Erwin Axer (1 January 1917 – 5 August 2012) was a Polish theatre director, writer and university professor. A long-time head of Teatr Współczesny (Contemporary Theatre) in Warsaw, he also staged numerous plays abroad, notably in German-speaking countries, in the US and Leningrad (USSR). Laureate of Witkacy Prize – Critics' Circle Award (1993).

== Life and career ==

Although born in Vienna, Erwin Axer spent most of his early years in Lwów (modern Lviv, Ukraine). Born to a wealthy Jewish family of Maurycy Axer, a noted lawyer, and Ernestine née Schuster, young Erwin decided to devote his life to theatre. In late 1930s his début was Moon of the Caribbes by Eugene O'Neill. In 1938 he also staged Nędza uszczęśliwiona by Maciej Kamieński and The Tidings Brought to Mary by Paul Claudel. The following year he graduated from the State Institute of Theatrical Art and directed Miss Julie by August Strindberg.

However, the Invasion of Poland and the outbreak of World War II put his career to an end. He spent the first years of the Soviet occupation in Lwów, where he made his living acting and staging dramas in the communist-controlled Polish Dramatic Theatre, the only Polish-language theatre left open in the city. However, following the German takeover of the city and the arrest of his father, Axer moved to Warsaw.

He took part in the Warsaw Uprising of 1944 and was taken prisoner by the Germans and sent to a quarry in Germany as a slave worker. After the war he returned to Poland and in 1946 became the head of the Chamber Theatre of the Soldiers' House in Łódź, an institution that moved to Warsaw the following year and was renamed the Teatr Współczesny. Axer headed that theatre for almost 40 years and retired only in 1981, following the imposition of the Martial Law in Poland.

Between 1954 and 1957 he also headed the National Theatre, the most prestigious scene in post-war Poland. Since 1949 he was also a professor at the Warsaw-based Theatrical Academy. After 1962 Axer regularly directed plays abroad. Among the countries he visited were Germany, Switzerland, USSR, USA and the Netherlands.

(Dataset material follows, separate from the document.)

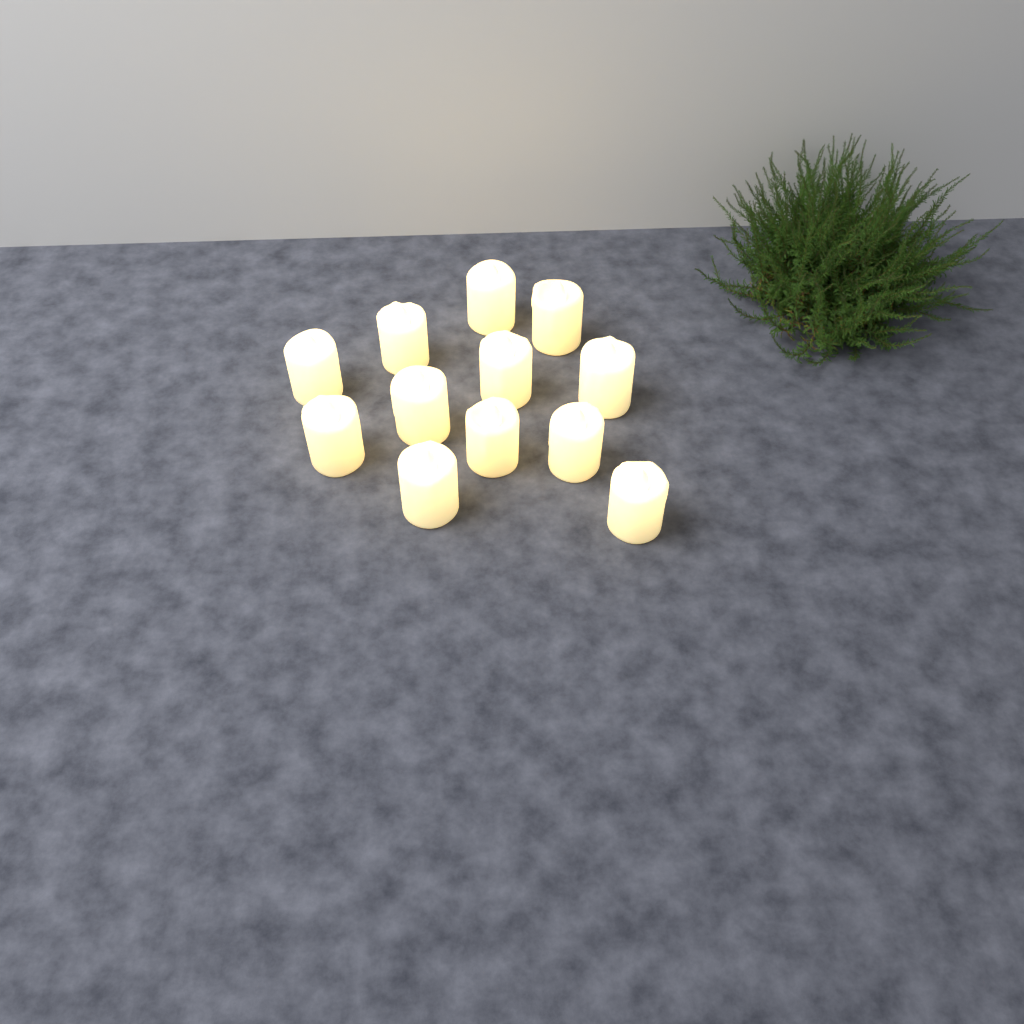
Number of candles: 12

He was invited by Georgy Tovstonogov to direct three performances at Bolshoy Drama Theatre in Leningrad; the first of them, "The Resistible Rise of Arturo Ui" by Bertolt Brecht in 1963, was recognised as one of the best shows of the decade and had a profound influence on the next generation of Russian directors. Since 1972 he has been a collaborator of the Viennese Burgtheater.

== Bibliography ==
- Magdalena Prokopowicz (ed.): "Żydzi Polscy. Historie niezwykłe". Warszawa: Wydawnictwo DEMART, 2010. ISBN 978-83-7427-392-3.